→ **WORK INSTRUCTIONS**: Pick out every line in the listing below that contains the word "chart", and copy each one unchanged.

→ **DATASET EXTRACT**:

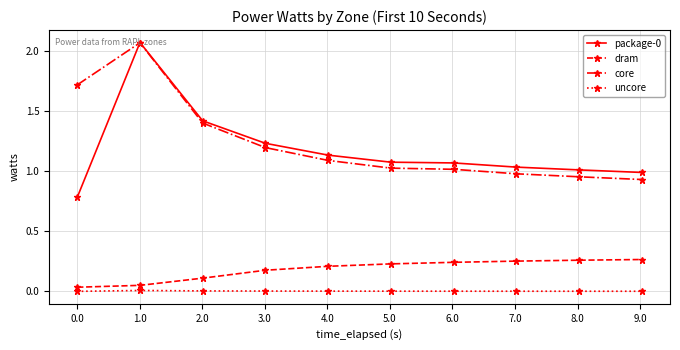

True or false: package-0 and dram intersect in this chart.

False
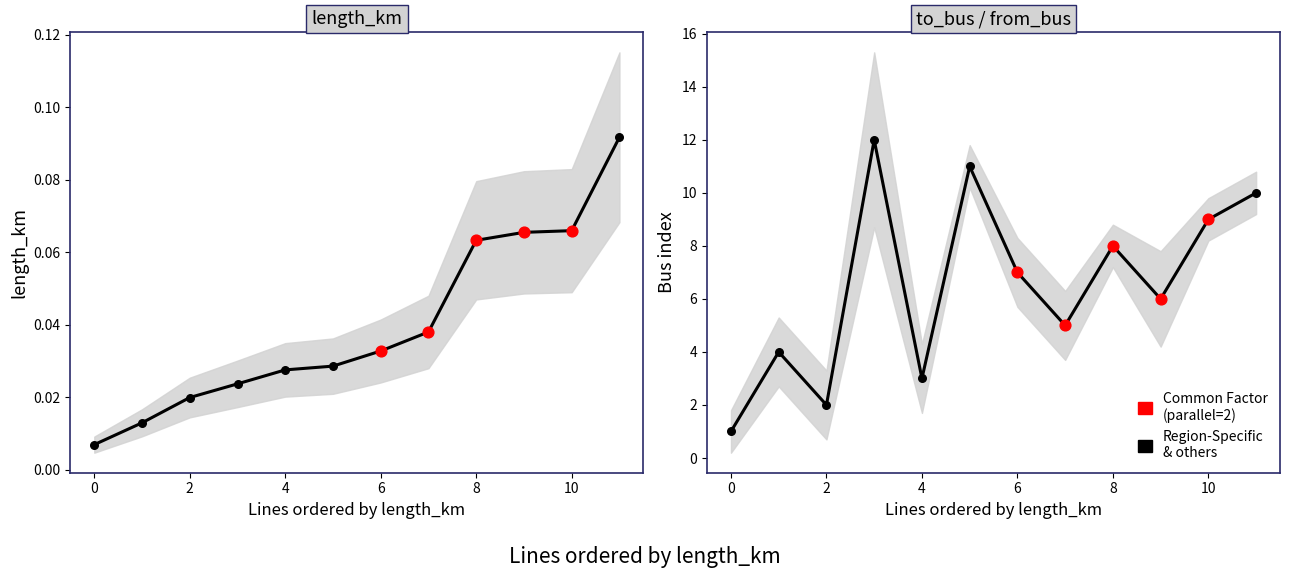

Which series has the largest total across all categories?

to_bus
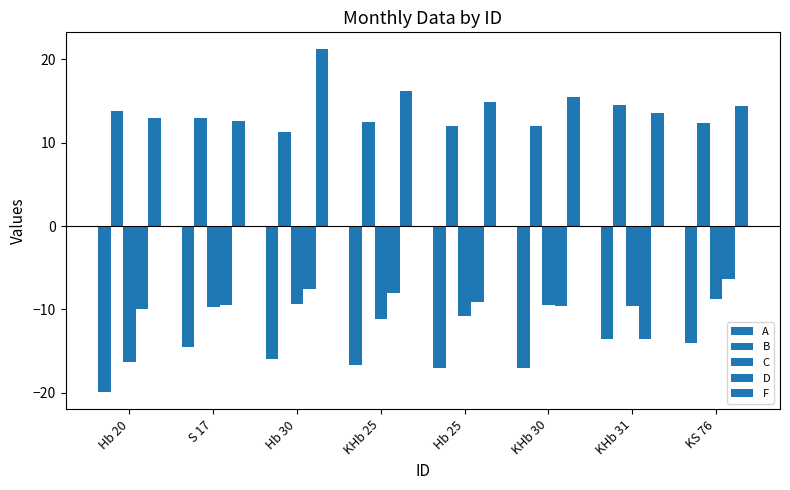

Does the chart contain any negative values?

Yes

→ **ANSWER TO THIS EXERCISE**:
True or false: package-0 and dram intersect in this chart.
Does the chart contain any negative values?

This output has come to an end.